-- PROBLEM DESCRIPTION --
Would you please output the data exactly, omitting no line?

-- Stored items --
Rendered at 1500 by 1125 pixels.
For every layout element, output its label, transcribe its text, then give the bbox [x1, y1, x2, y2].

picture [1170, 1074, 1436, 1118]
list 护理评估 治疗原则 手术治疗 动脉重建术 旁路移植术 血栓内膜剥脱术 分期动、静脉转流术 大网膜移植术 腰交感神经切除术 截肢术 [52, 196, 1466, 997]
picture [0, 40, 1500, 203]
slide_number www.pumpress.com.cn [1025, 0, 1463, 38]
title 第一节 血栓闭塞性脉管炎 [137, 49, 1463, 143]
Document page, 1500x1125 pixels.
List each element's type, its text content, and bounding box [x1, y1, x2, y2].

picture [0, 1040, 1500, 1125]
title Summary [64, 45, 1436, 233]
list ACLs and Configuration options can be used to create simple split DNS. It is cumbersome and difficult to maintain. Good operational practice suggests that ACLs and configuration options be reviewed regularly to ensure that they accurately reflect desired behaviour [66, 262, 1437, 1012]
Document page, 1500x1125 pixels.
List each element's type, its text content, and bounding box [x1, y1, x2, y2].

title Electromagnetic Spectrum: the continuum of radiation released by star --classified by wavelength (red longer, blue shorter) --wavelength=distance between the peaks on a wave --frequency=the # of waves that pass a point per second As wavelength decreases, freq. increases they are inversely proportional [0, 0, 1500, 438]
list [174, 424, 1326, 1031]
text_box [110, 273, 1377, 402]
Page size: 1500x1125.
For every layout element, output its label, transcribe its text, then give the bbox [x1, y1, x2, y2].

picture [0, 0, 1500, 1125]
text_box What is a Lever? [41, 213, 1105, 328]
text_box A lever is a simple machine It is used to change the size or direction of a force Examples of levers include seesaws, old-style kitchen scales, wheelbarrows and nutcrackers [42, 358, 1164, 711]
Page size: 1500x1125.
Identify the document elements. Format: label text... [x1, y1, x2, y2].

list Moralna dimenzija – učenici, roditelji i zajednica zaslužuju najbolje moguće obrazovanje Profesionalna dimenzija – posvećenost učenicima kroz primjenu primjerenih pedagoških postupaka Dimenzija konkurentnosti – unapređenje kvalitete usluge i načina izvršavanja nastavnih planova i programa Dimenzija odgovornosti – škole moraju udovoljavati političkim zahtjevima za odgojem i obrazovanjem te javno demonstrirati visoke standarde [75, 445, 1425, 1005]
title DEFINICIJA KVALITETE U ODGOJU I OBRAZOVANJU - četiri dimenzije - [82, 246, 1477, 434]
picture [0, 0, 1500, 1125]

-- SOLUTION FOR THIS PROBLEM --
Rendered at 1500 by 1125 pixels.
For every layout element, output its label, transcribe its text, then give the bbox [x1, y1, x2, y2].

picture [1170, 1074, 1436, 1118]
list 护理评估 治疗原则 手术治疗 动脉重建术 旁路移植术 血栓内膜剥脱术 分期动、静脉转流术 大网膜移植术 腰交感神经切除术 截肢术 [52, 196, 1466, 997]
picture [0, 40, 1500, 203]
slide_number www.pumpress.com.cn [1025, 0, 1463, 38]
title 第一节 血栓闭塞性脉管炎 [137, 49, 1463, 143]
Document page, 1500x1125 pixels.
List each element's type, its text content, and bounding box [x1, y1, x2, y2].

picture [0, 1040, 1500, 1125]
title Summary [64, 45, 1436, 233]
list ACLs and Configuration options can be used to create simple split DNS. It is cumbersome and difficult to maintain. Good operational practice suggests that ACLs and configuration options be reviewed regularly to ensure that they accurately reflect desired behaviour [66, 262, 1437, 1012]
Document page, 1500x1125 pixels.
List each element's type, its text content, and bounding box [x1, y1, x2, y2].

title Electromagnetic Spectrum: the continuum of radiation released by star --classified by wavelength (red longer, blue shorter) --wavelength=distance between the peaks on a wave --frequency=the # of waves that pass a point per second As wavelength decreases, freq. increases they are inversely proportional [0, 0, 1500, 438]
list [174, 424, 1326, 1031]
text_box [110, 273, 1377, 402]
Page size: 1500x1125.
For every layout element, output its label, transcribe its text, then give the bbox [x1, y1, x2, y2].

picture [0, 0, 1500, 1125]
text_box What is a Lever? [41, 213, 1105, 328]
text_box A lever is a simple machine It is used to change the size or direction of a force Examples of levers include seesaws, old-style kitchen scales, wheelbarrows and nutcrackers [42, 358, 1164, 711]
Page size: 1500x1125.
Identify the document elements. Format: label text... [x1, y1, x2, y2].

list Moralna dimenzija – učenici, roditelji i zajednica zaslužuju najbolje moguće obrazovanje Profesionalna dimenzija – posvećenost učenicima kroz primjenu primjerenih pedagoških postupaka Dimenzija konkurentnosti – unapređenje kvalitete usluge i načina izvršavanja nastavnih planova i programa Dimenzija odgovornosti – škole moraju udovoljavati političkim zahtjevima za odgojem i obrazovanjem te javno demonstrirati visoke standarde [75, 445, 1425, 1005]
title DEFINICIJA KVALITETE U ODGOJU I OBRAZOVANJU - četiri dimenzije - [82, 246, 1477, 434]
picture [0, 0, 1500, 1125]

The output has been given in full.